**Exercise goal**
Return every line of the text in the material below without changing anything, but leave out the pictures.

===== Supplied data

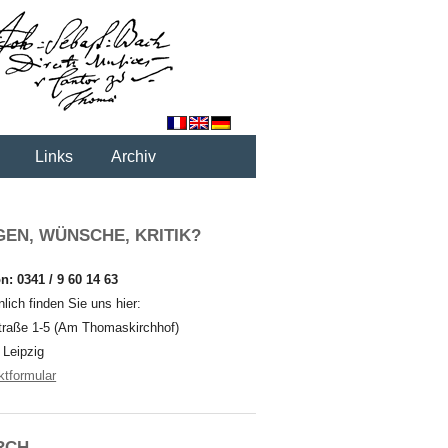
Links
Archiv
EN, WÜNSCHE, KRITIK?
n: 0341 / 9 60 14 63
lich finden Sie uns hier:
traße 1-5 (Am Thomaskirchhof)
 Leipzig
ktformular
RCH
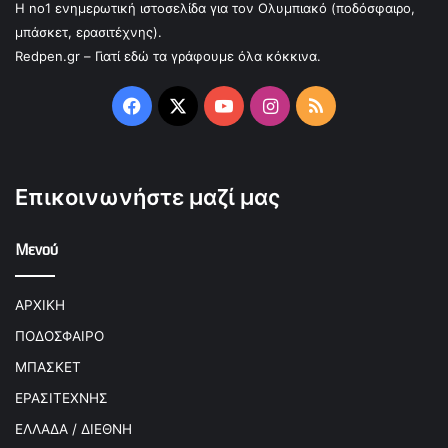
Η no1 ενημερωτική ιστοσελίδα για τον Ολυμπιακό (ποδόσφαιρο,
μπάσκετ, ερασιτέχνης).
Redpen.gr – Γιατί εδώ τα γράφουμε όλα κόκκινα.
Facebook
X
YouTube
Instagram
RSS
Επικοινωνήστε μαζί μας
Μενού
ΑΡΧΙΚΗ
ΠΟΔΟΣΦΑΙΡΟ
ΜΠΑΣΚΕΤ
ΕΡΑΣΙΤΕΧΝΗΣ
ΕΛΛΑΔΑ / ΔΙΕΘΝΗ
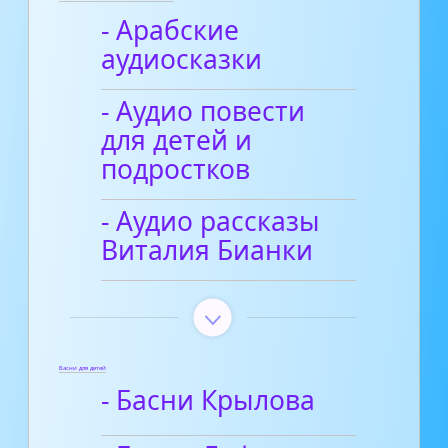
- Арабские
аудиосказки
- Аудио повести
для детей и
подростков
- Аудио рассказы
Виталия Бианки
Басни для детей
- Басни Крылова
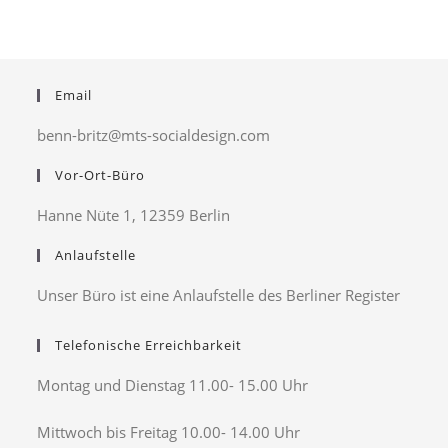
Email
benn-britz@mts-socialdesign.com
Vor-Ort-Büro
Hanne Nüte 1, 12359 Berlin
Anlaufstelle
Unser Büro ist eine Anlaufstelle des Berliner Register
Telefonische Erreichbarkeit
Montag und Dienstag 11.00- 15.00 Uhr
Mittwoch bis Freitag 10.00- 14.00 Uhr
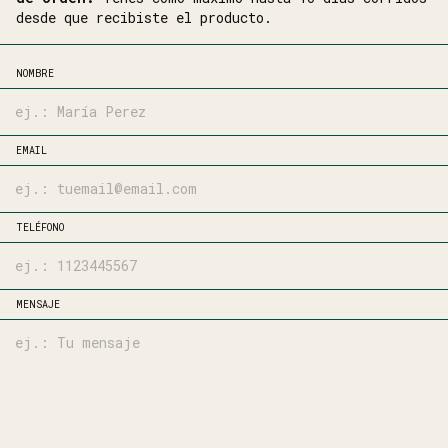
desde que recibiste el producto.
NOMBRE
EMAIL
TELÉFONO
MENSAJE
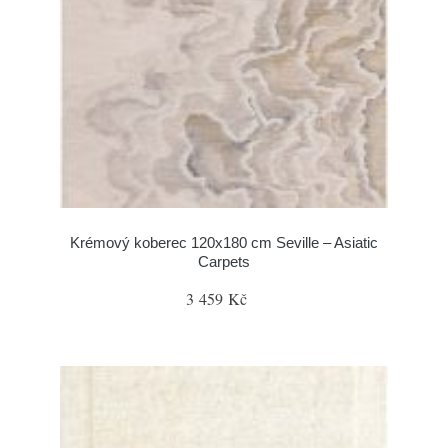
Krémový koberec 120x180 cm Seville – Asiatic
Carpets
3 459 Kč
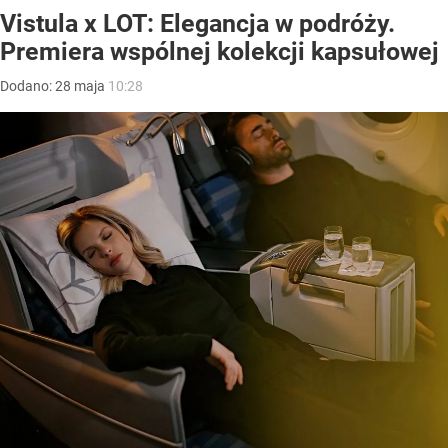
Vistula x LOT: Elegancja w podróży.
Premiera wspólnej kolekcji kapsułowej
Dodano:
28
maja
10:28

==========

**Solved exercise**
Links
Archiv
EN, WÜNSCHE, KRITIK?
n: 0341 / 9 60 14 63
lich finden Sie uns hier:
traße 1-5 (Am Thomaskirchhof)
 Leipzig
ktformular
RCH
Η no1 ενημερωτική ιστοσελίδα για τον Ολυμπιακό (ποδόσφαιρο,
μπάσκετ, ερασιτέχνης).
Redpen.gr – Γιατί εδώ τα γράφουμε όλα κόκκινα.
Facebook
X
YouTube
Instagram
RSS
Επικοινωνήστε μαζί μας
Μενού
ΑΡΧΙΚΗ
ΠΟΔΟΣΦΑΙΡΟ
ΜΠΑΣΚΕΤ
ΕΡΑΣΙΤΕΧΝΗΣ
ΕΛΛΑΔΑ / ΔΙΕΘΝΗ
- Арабские
аудиосказки
- Аудио повести
для детей и
подростков
- Аудио рассказы
Виталия Бианки
Басни для детей
- Басни Крылова
Email
benn-britz@mts-socialdesign.com
Vor-Ort-Büro
Hanne Nüte 1, 12359 Berlin
Anlaufstelle
Unser Büro ist eine Anlaufstelle des Berliner Register
Telefonische Erreichbarkeit
Montag und Dienstag 11.00- 15.00 Uhr
Mittwoch bis Freitag 10.00- 14.00 Uhr
desde que recibiste el producto.
NOMBRE
EMAIL
TELÉFONO
MENSAJE
Krémový koberec 120x180 cm Seville – Asiatic
Carpets
3 459 Kč
Vistula x LOT: Elegancja w podróży.
Premiera wspólnej kolekcji kapsułowej
Dodano:
28
maja
10:28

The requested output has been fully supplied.